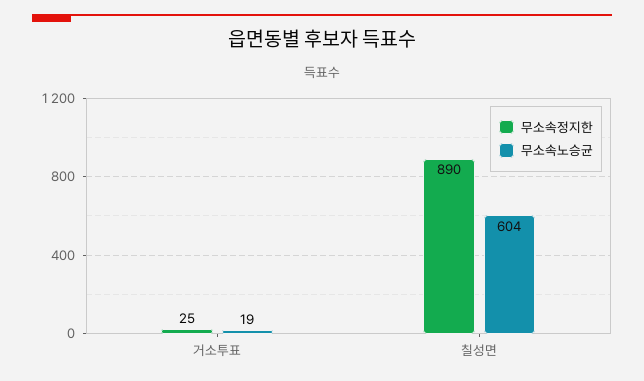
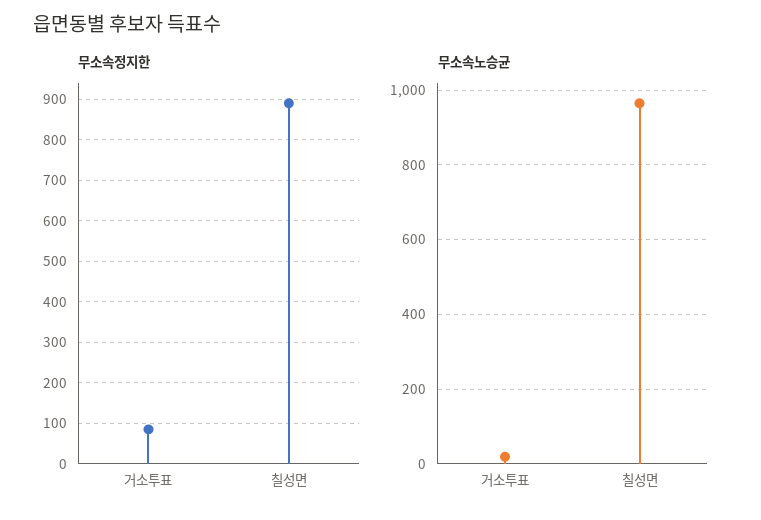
  {
    "무소속정지한": {
-     "거소투표": 25,
+     "거소투표": 80,
      "칠성면": 890
    },
    "무소속노승균": {
      "거소투표": 19,
-     "칠성면": 604
+     "칠성면": 960
    }
  }

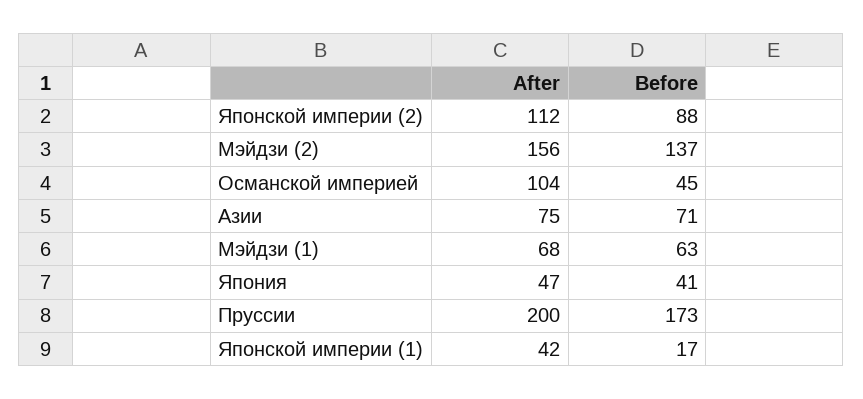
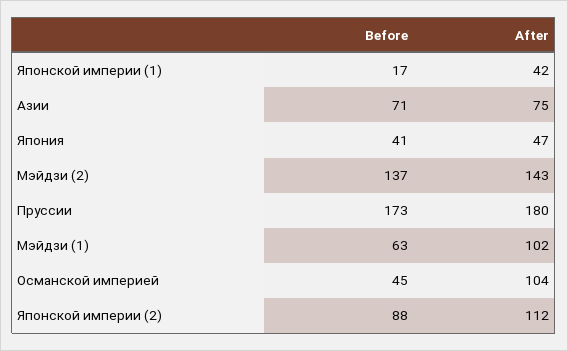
  {
    "After": {
      "Японской империи (2)": 112,
-     "Мэйдзи (2)": 156,
+     "Мэйдзи (2)": 143,
      "Османской империей": 104,
      "Азии": 75,
-     "Мэйдзи (1)": 68,
+     "Мэйдзи (1)": 102,
      "Япония": 47,
-     "Пруссии": 200,
+     "Пруссии": 180,
      "Японской империи (1)": 42
    },
    "Before": {
      "Японской империи (2)": 88,
      "Мэйдзи (2)": 137,
      "Османской империей": 45,
      "Азии": 71,
      "Мэйдзи (1)": 63,
      "Япония": 41,
      "Пруссии": 173,
      "Японской империи (1)": 17
    }
  }

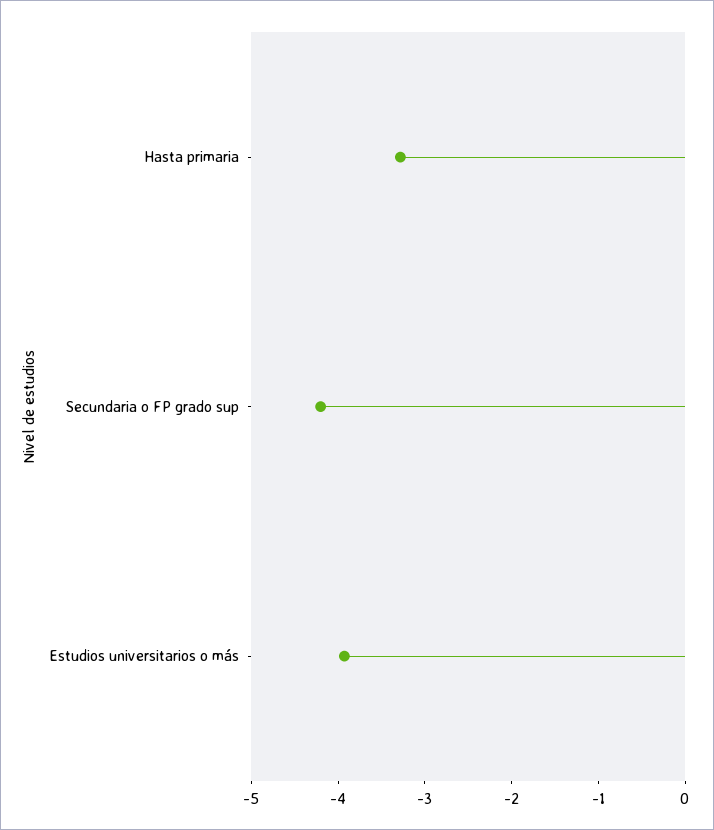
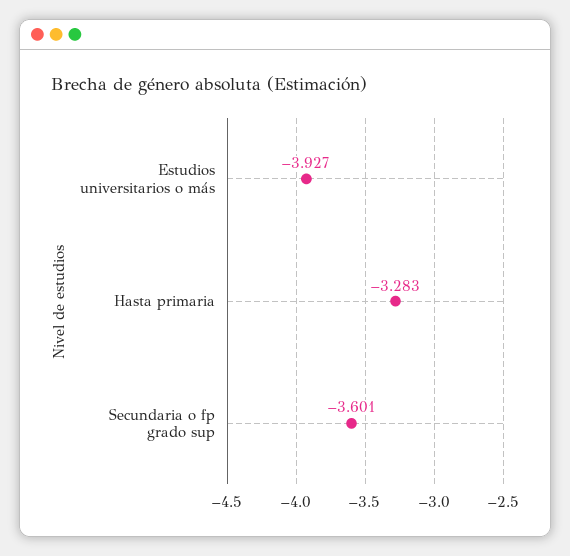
  {
    "Hasta primaria": -3.283,
-   "Secundaria o FP grado sup": -4.2,
+   "Secundaria o FP grado sup": -3.601,
    "Estudios universitarios o más": -3.927
  }

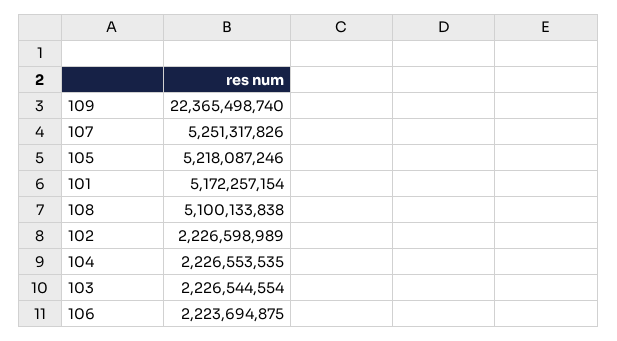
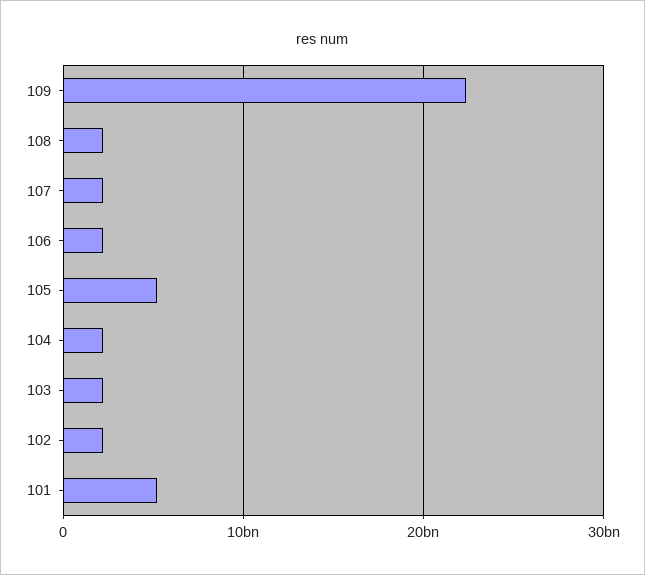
  {
    "109": 22365498740,
-   "107": 5251317826,
+   "107": 2000000000,
    "105": 5218087246,
    "101": 5172257154,
-   "108": 5100133838,
+   "108": 2000000000,
    "102": 2226598989,
    "104": 2226553535,
    "103": 2226544554,
    "106": 2223694875
  }

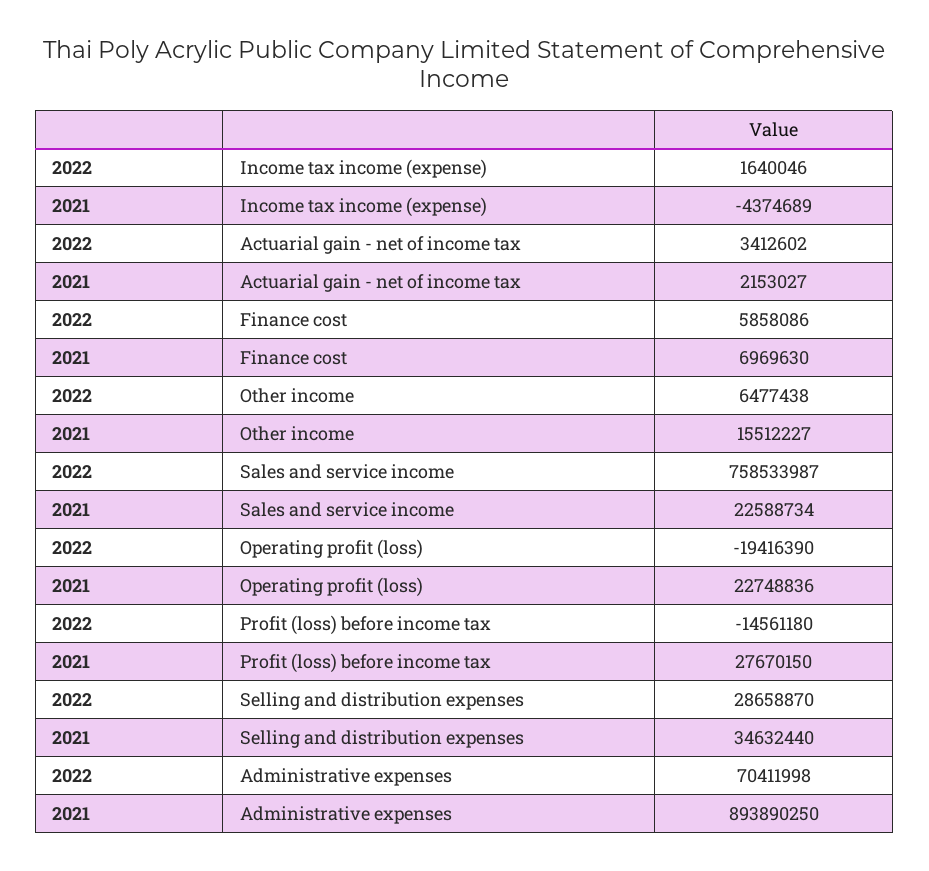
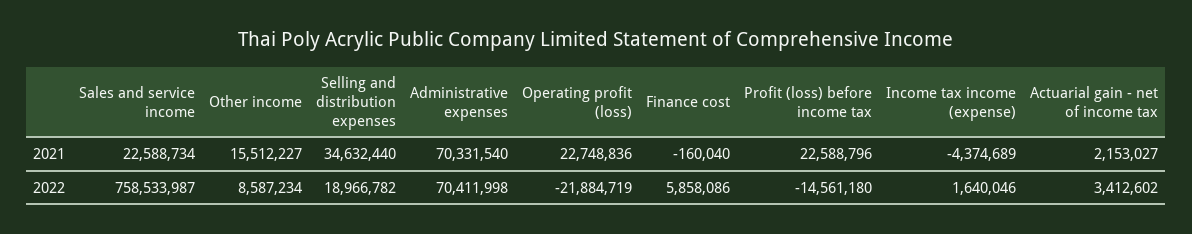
  {
    "2022": {
      "Income tax income (expense)": 1640046,
      "Actuarial gain - net of income tax": 3412602,
      "Finance cost": 5858086,
-     "Other income": 6477438,
+     "Other income": 8587234,
      "Sales and service income": 758533987,
-     "Operating profit (loss)": -19416390,
+     "Operating profit (loss)": -21884719,
      "Profit (loss) before income tax": -14561180,
-     "Selling and distribution expenses": 28658870,
+     "Selling and distribution expenses": 18966782,
      "Administrative expenses": 70411998
    },
    "2021": {
      "Income tax income (expense)": -4374689,
      "Actuarial gain - net of income tax": 2153027,
-     "Finance cost": 6969630,
+     "Finance cost": -160040,
      "Other income": 15512227,
      "Sales and service income": 22588734,
      "Operating profit (loss)": 22748836,
-     "Profit (loss) before income tax": 27670150,
+     "Profit (loss) before income tax": 22588796,
      "Selling and distribution expenses": 34632440,
-     "Administrative expenses": 893890250
+     "Administrative expenses": 70331540
    }
  }

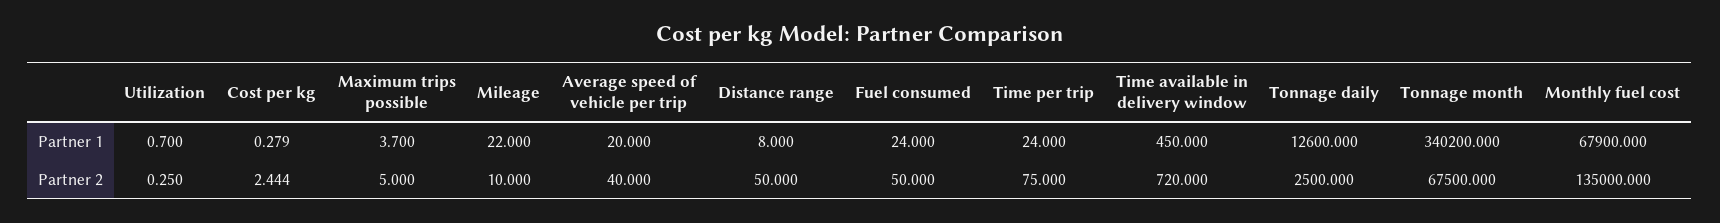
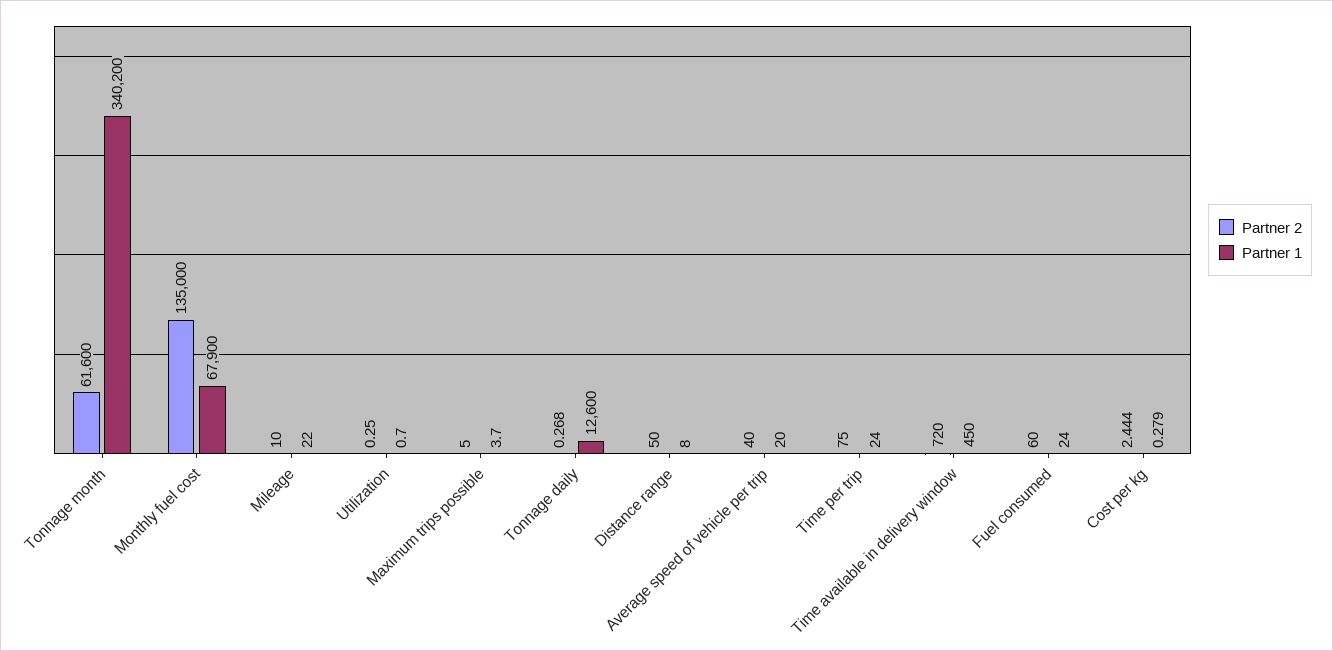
  {
    "Partner 1": {
      "Utilization": 0.7,
      "Cost per kg": 0.279,
      "Maximum trips possible": 3.7,
      "Mileage": 22,
      "Average speed of vehicle per trip": 20,
      "Distance range": 8,
      "Fuel consumed": 24,
      "Time per trip": 24,
      "Time available in delivery window": 450,
      "Tonnage daily": 12600,
      "Tonnage month": 340200,
      "Monthly fuel cost": 67900
    },
    "Partner 2": {
      "Utilization": 0.25,
      "Cost per kg": 2.444,
      "Maximum trips possible": 5,
      "Mileage": 10,
      "Average speed of vehicle per trip": 40,
      "Distance range": 50,
-     "Fuel consumed": 50,
+     "Fuel consumed": 60,
      "Time per trip": 75,
      "Time available in delivery window": 720,
-     "Tonnage daily": 2500,
+     "Tonnage daily": 0.268,
-     "Tonnage month": 67500,
+     "Tonnage month": 61600,
      "Monthly fuel cost": 135000
    }
  }

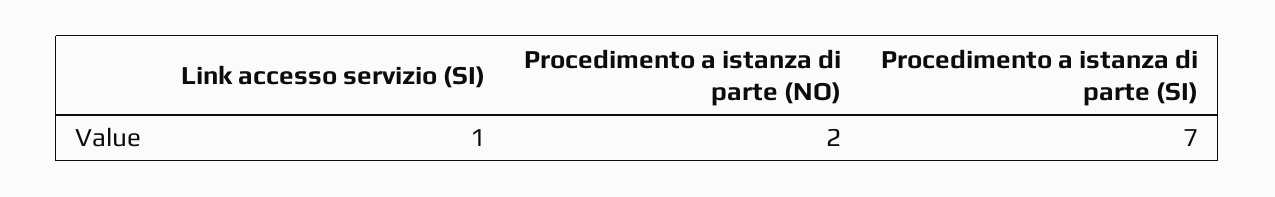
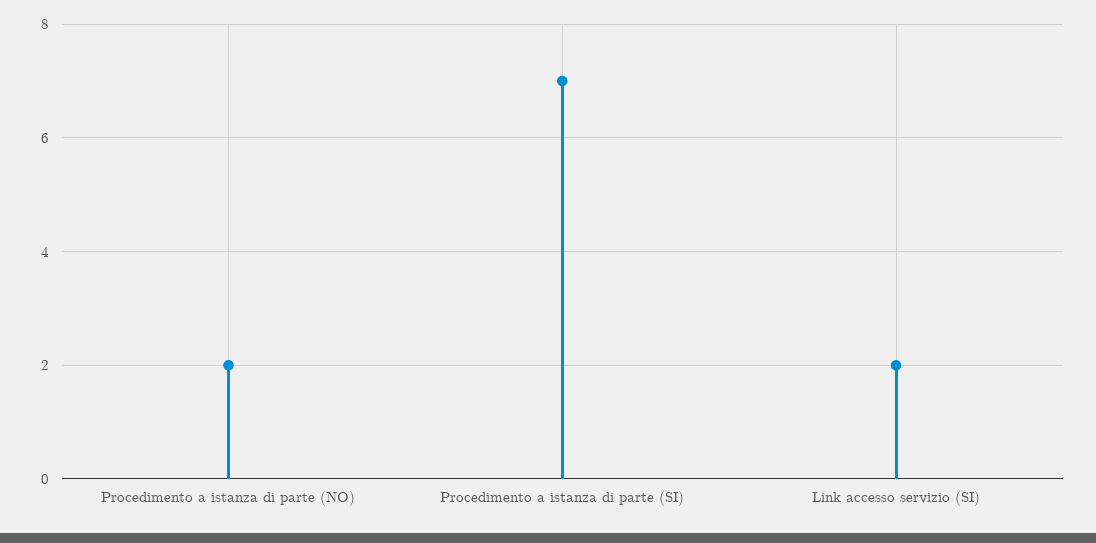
  {
-   "Link accesso servizio (SI)": 1,
+   "Link accesso servizio (SI)": 2,
    "Procedimento a istanza di parte (NO)": 2,
    "Procedimento a istanza di parte (SI)": 7
  }

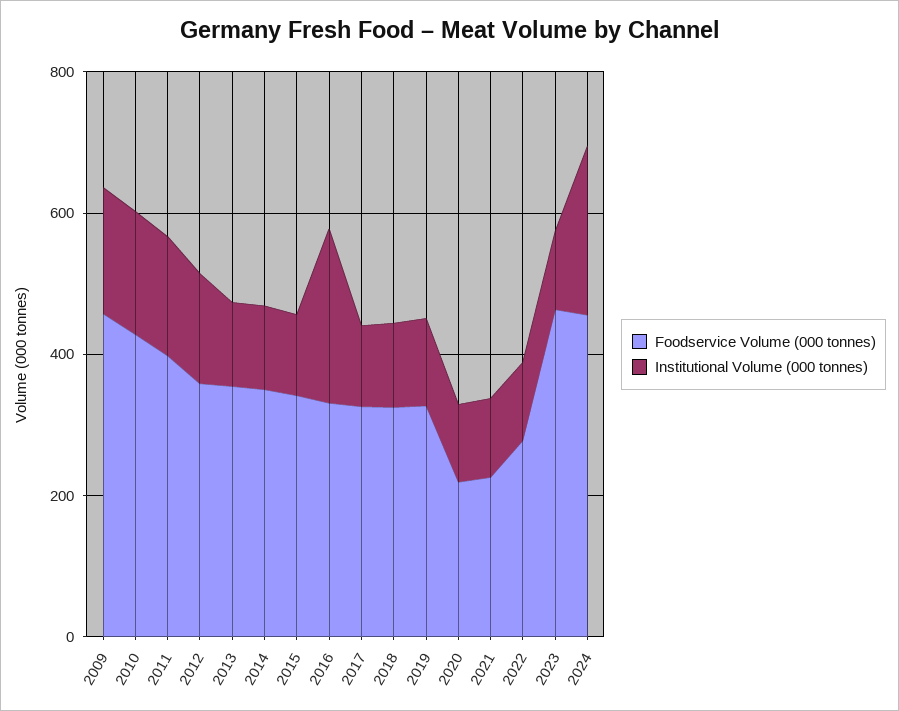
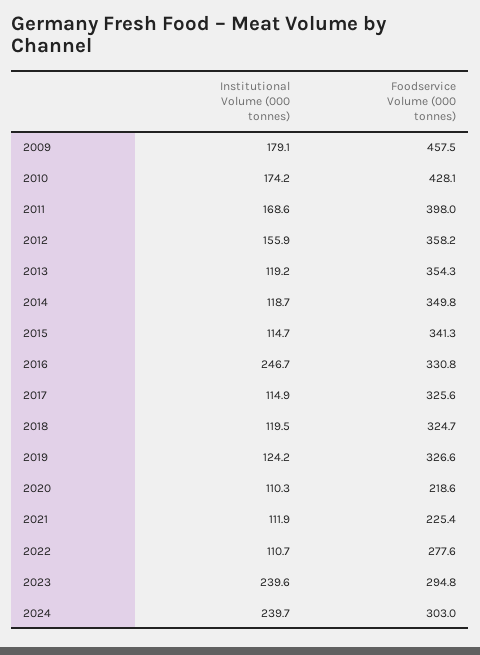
  {
    "Foodservice Volume (000 tonnes)": {
      "2009": 457.5,
      "2010": 428.1,
      "2011": 398,
      "2012": 358.2,
      "2013": 354.3,
      "2014": 349.8,
      "2015": 341.3,
      "2016": 330.8,
      "2017": 325.6,
      "2018": 324.7,
      "2019": 326.6,
      "2020": 218.6,
      "2021": 225.4,
      "2022": 277.6,
-     "2023": 450,
+     "2023": 294.8,
-     "2024": 450
+     "2024": 303
    },
    "Institutional Volume (000 tonnes)": {
      "2009": 179.1,
      "2010": 174.2,
      "2011": 168.6,
      "2012": 155.9,
      "2013": 119.2,
      "2014": 118.7,
      "2015": 114.7,
      "2016": 246.7,
      "2017": 114.9,
      "2018": 119.5,
      "2019": 124.2,
      "2020": 110.3,
      "2021": 111.9,
      "2022": 110.7,
-     "2023": 100,
+     "2023": 239.6,
      "2024": 239.7
    }
  }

----

WORK TO BE COMPLETED:
In your copy of the records above, include every line exactly but no pictures.

EXERCISE RESULT:
  {
    "무소속정지한": {
-     "거소투표": 25,
+     "거소투표": 80,
      "칠성면": 890
    },
    "무소속노승균": {
      "거소투표": 19,
-     "칠성면": 604
+     "칠성면": 960
    }
  }

  {
    "After": {
      "Японской империи (2)": 112,
-     "Мэйдзи (2)": 156,
+     "Мэйдзи (2)": 143,
      "Османской империей": 104,
      "Азии": 75,
-     "Мэйдзи (1)": 68,
+     "Мэйдзи (1)": 102,
      "Япония": 47,
-     "Пруссии": 200,
+     "Пруссии": 180,
      "Японской империи (1)": 42
    },
    "Before": {
      "Японской империи (2)": 88,
      "Мэйдзи (2)": 137,
      "Османской империей": 45,
      "Азии": 71,
      "Мэйдзи (1)": 63,
      "Япония": 41,
      "Пруссии": 173,
      "Японской империи (1)": 17
    }
  }

  {
    "Hasta primaria": -3.283,
-   "Secundaria o FP grado sup": -4.2,
+   "Secundaria o FP grado sup": -3.601,
    "Estudios universitarios o más": -3.927
  }

  {
    "109": 22365498740,
-   "107": 5251317826,
+   "107": 2000000000,
    "105": 5218087246,
    "101": 5172257154,
-   "108": 5100133838,
+   "108": 2000000000,
    "102": 2226598989,
    "104": 2226553535,
    "103": 2226544554,
    "106": 2223694875
  }

  {
    "2022": {
      "Income tax income (expense)": 1640046,
      "Actuarial gain - net of income tax": 3412602,
      "Finance cost": 5858086,
-     "Other income": 6477438,
+     "Other income": 8587234,
      "Sales and service income": 758533987,
-     "Operating profit (loss)": -19416390,
+     "Operating profit (loss)": -21884719,
      "Profit (loss) before income tax": -14561180,
-     "Selling and distribution expenses": 28658870,
+     "Selling and distribution expenses": 18966782,
      "Administrative expenses": 70411998
    },
    "2021": {
      "Income tax income (expense)": -4374689,
      "Actuarial gain - net of income tax": 2153027,
-     "Finance cost": 6969630,
+     "Finance cost": -160040,
      "Other income": 15512227,
      "Sales and service income": 22588734,
      "Operating profit (loss)": 22748836,
-     "Profit (loss) before income tax": 27670150,
+     "Profit (loss) before income tax": 22588796,
      "Selling and distribution expenses": 34632440,
-     "Administrative expenses": 893890250
+     "Administrative expenses": 70331540
    }
  }

  {
    "Partner 1": {
      "Utilization": 0.7,
      "Cost per kg": 0.279,
      "Maximum trips possible": 3.7,
      "Mileage": 22,
      "Average speed of vehicle per trip": 20,
      "Distance range": 8,
      "Fuel consumed": 24,
      "Time per trip": 24,
      "Time available in delivery window": 450,
      "Tonnage daily": 12600,
      "Tonnage month": 340200,
      "Monthly fuel cost": 67900
    },
    "Partner 2": {
      "Utilization": 0.25,
      "Cost per kg": 2.444,
      "Maximum trips possible": 5,
      "Mileage": 10,
      "Average speed of vehicle per trip": 40,
      "Distance range": 50,
-     "Fuel consumed": 50,
+     "Fuel consumed": 60,
      "Time per trip": 75,
      "Time available in delivery window": 720,
-     "Tonnage daily": 2500,
+     "Tonnage daily": 0.268,
-     "Tonnage month": 67500,
+     "Tonnage month": 61600,
      "Monthly fuel cost": 135000
    }
  }

  {
-   "Link accesso servizio (SI)": 1,
+   "Link accesso servizio (SI)": 2,
    "Procedimento a istanza di parte (NO)": 2,
    "Procedimento a istanza di parte (SI)": 7
  }

  {
    "Foodservice Volume (000 tonnes)": {
      "2009": 457.5,
      "2010": 428.1,
      "2011": 398,
      "2012": 358.2,
      "2013": 354.3,
      "2014": 349.8,
      "2015": 341.3,
      "2016": 330.8,
      "2017": 325.6,
      "2018": 324.7,
      "2019": 326.6,
      "2020": 218.6,
      "2021": 225.4,
      "2022": 277.6,
-     "2023": 450,
+     "2023": 294.8,
-     "2024": 450
+     "2024": 303
    },
    "Institutional Volume (000 tonnes)": {
      "2009": 179.1,
      "2010": 174.2,
      "2011": 168.6,
      "2012": 155.9,
      "2013": 119.2,
      "2014": 118.7,
      "2015": 114.7,
      "2016": 246.7,
      "2017": 114.9,
      "2018": 119.5,
      "2019": 124.2,
      "2020": 110.3,
      "2021": 111.9,
      "2022": 110.7,
-     "2023": 100,
+     "2023": 239.6,
      "2024": 239.7
    }
  }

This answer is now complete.